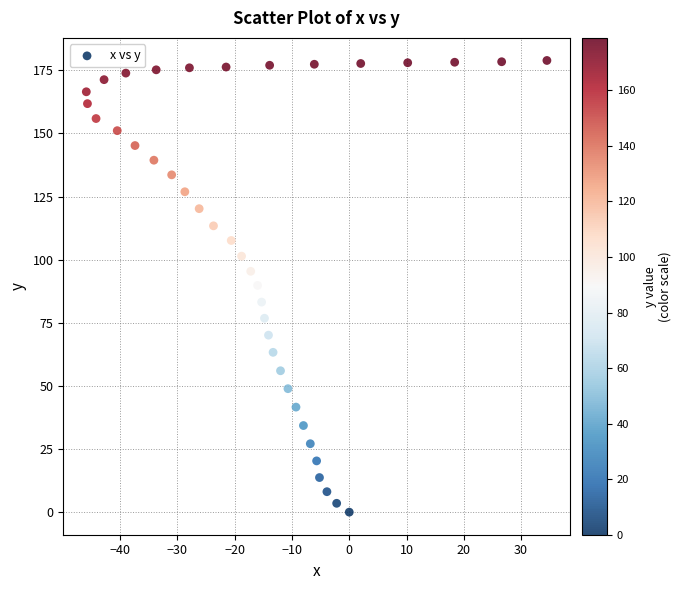

What is the range of Y values (max minus min)?

178.9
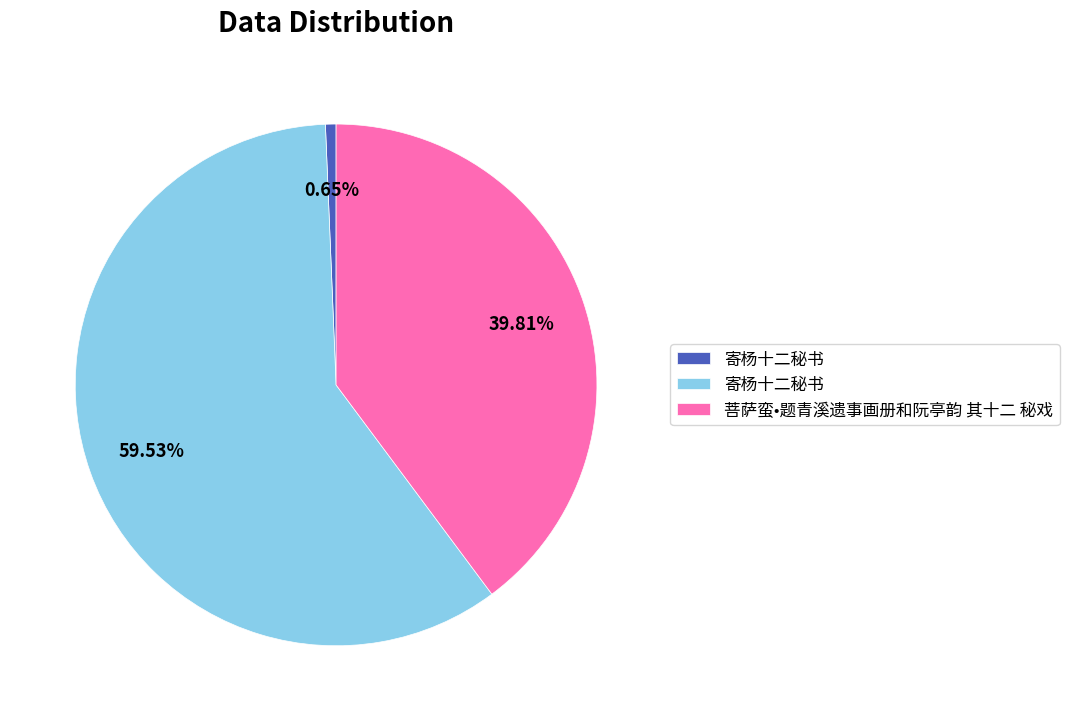

Is there a majority slice in this chart?

Yes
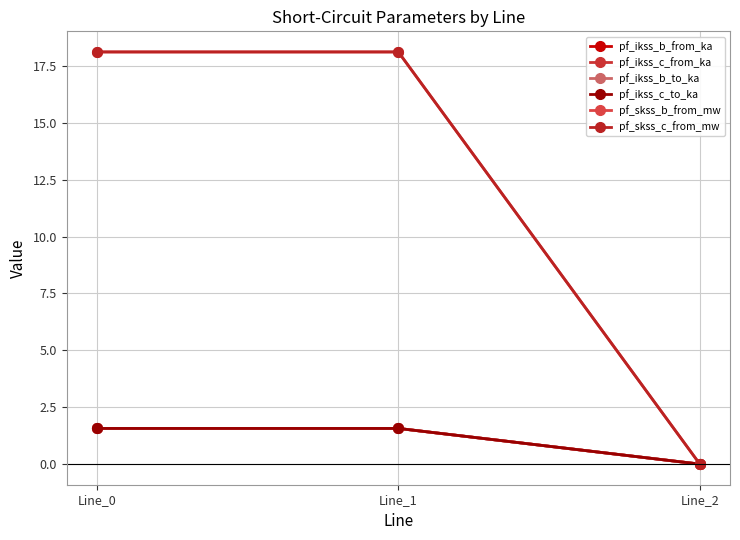

True or false: pf_ikss_c_to_ka has a value of 0.8 at Line_2.

False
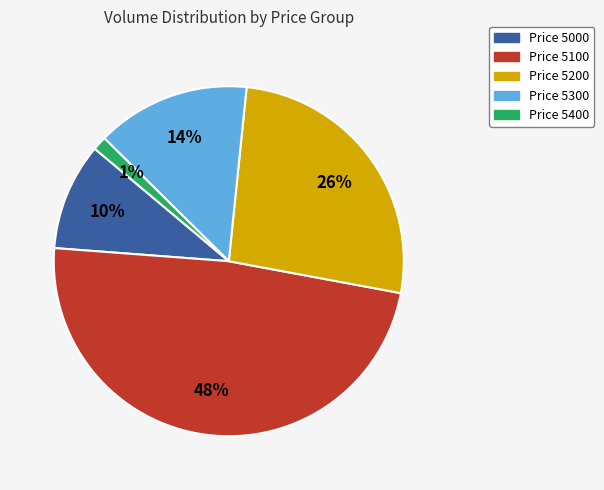

To the nearest percent, what is the difference between the Price 5200 and Price 5300 slice percentages?

12%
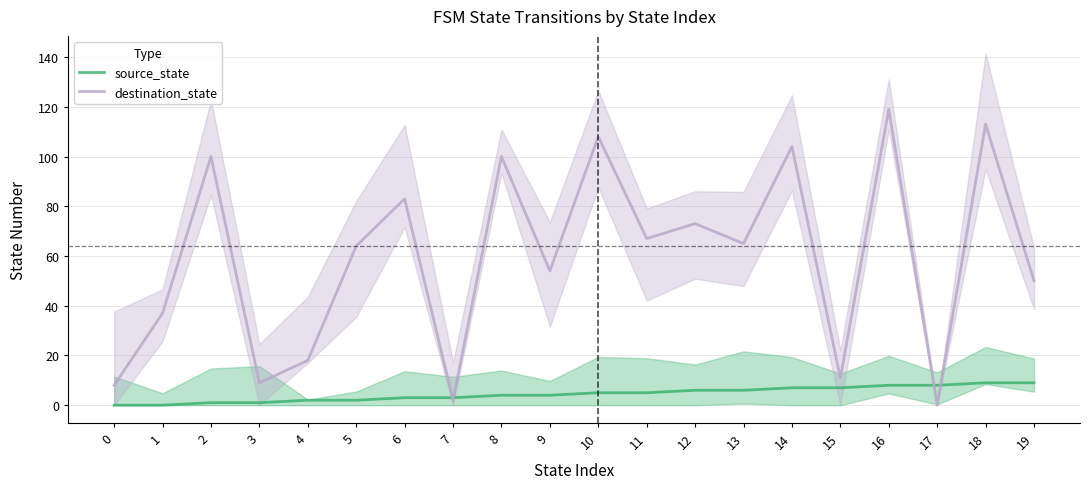

How many intersections are there between destination_state and source_state?

4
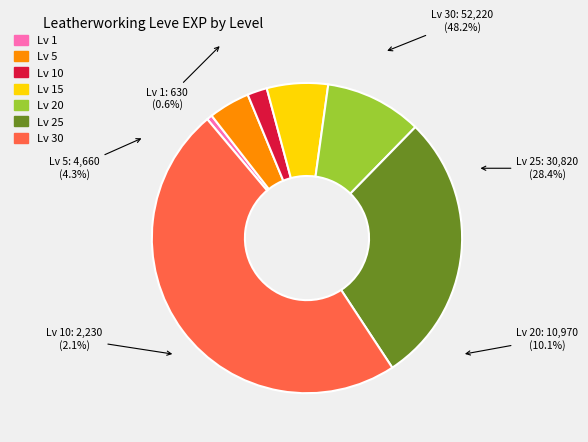

Is the sum of 20 and 1 greater than half?

No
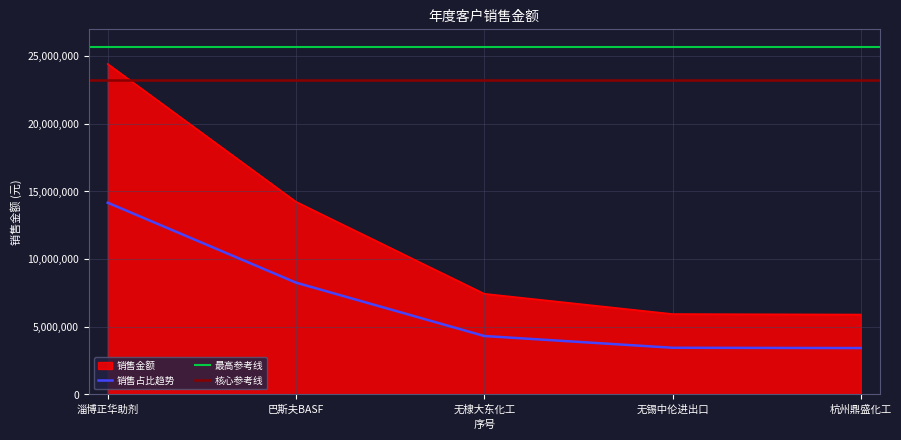

The 销售占比趋势 series shows 3440589.7 at 无锡中伦进出口. True or false?

True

§ To-do item:
Copy out, in full, each line of the records above that contains the string "True".

§ Your solution:
True or false: pf_ikss_c_to_ka has a value of 0.8 at Line_2.
The 销售占比趋势 series shows 3440589.7 at 无锡中伦进出口. True or false?
True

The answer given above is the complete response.